It’s a new school year, and that means a new crop of requests to student newspaper advisers and student editors to remove content from web archives. The Daily Eastern News received a request (which we honored), and I’ve talked to someone who is trying to get something taken off of another student newspaper web site.
Perhaps it’s time to revisit some thoughts I wrote about the matter previously.
I first wrote about this phenomenon for Keeping Free Presses Free back in 2007 (here’s a link to the entire article).
From my anecdotal observations so far, the requests for removal of information from college media web sites usually come in two flavors: embarrassment and privacy concerns.
1. Youthful Indiscretions: By far, this is at the center of most requests. A student is arrested for a minor in possession charge, or something more serious. The arrest shows up in the student newspaper’s police blotter, and then on the web site. Five years later, the (now former) student is trying to clean up the search engines while trying to find work.
2. The learning curve is steep: The second factor is what I might call embarrassment about youthful expression. Several advisers have had requests from former newspaper staffers who are now ashamed of the quality of their writing or arguments.
3. privacy or personal security: Some people have requested material be taken down from the Internet because, were it to fall into the hands of the wrong individual, there would be the potential for harm.
There are probably other concerns that people voice in hopes of getting material taken out of a web archive, but those are the ones I’ve heard of most often.
I don’t have any easy answers to number 3. Sometimes discretion is the better part of valor, as the saying goes. But it can be difficult to predict how such situations will play out, or whether the situation is as dangerous as presented.
Number 2 is the easiest of the three to deal with. You wrote an article and submitted it to the student newspaper/media outlet for publication. Own your work. If you are a journalist and you wrote some grammatically-challenged copy in college, welcome to the club. If you wrote an opinion piece expressing an opinion you now regret, welcome to life. Many people change their minds over time about issues and events. It reflects growth (mostly). Taking down an article from an archive because you’re embarrassed by its quality is extremely hard to justify, especially for a journalist.
Number 1 is the most delicate of the three because there is a tremendous potential for future harmful repercussions if incorrect or incomplete information is available online. And, quite frankly, news media do a horrible job of following up on most of the mundane (to us) items that appear in a police blotter. A former editor at the Pitt News had an interesting approach to this: printing the police blotter with names in the newspaper, but not placing names online. Might be something to consider.
If someone was arrested, but never prosecuted, or was found innocent, where is the follow-up that would display that information on the web? Frequently, there is none.

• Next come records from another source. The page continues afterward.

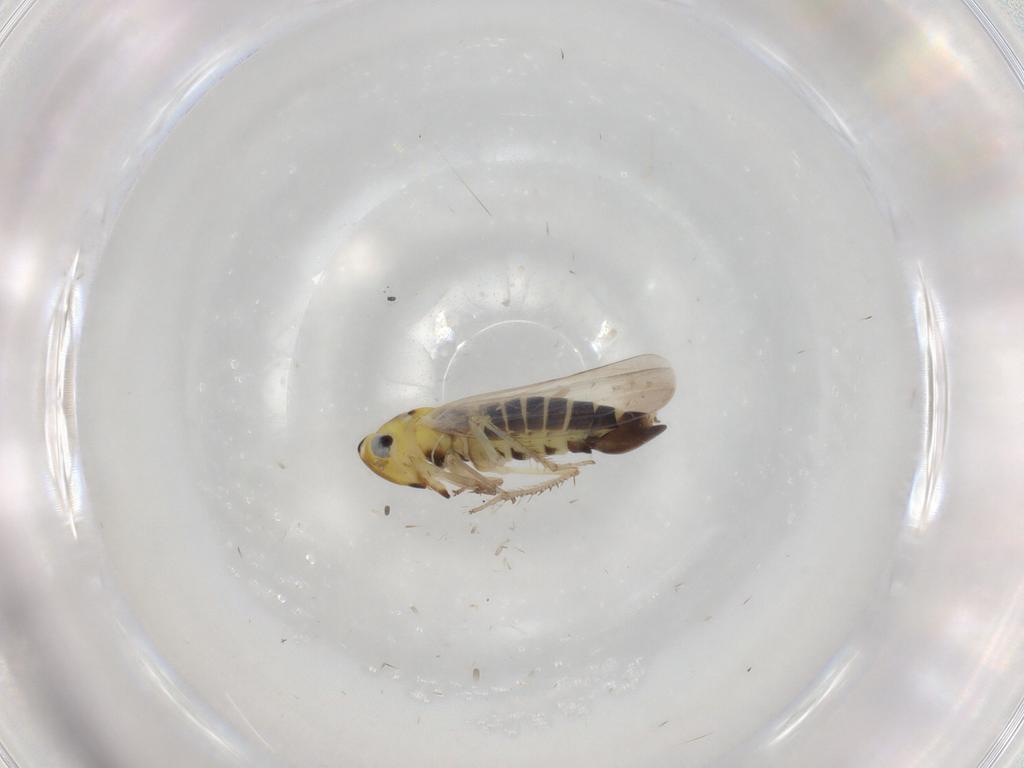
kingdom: Animalia
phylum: Arthropoda
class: Insecta
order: Hemiptera
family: Cicadellidae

This is my take: Err on the side of the facts. Add to them when they are available (but be sure to verify – don’t just take someone’s word that they were cleared of charges). There’s no need to antagonize a former student if the facts are on their side. That doesn’t mean take the article down, but you should add a note to the original article with additional information.
Above all, as I mentioned earlier, you should develop a policy (in consultation with student editors) so there is some kind of map to follow in handling these situations, which are bound to come up more and more.
There are very few instances where I’d counsel someone to remove an online article or archived item. Better to shine more sunlight on the situation.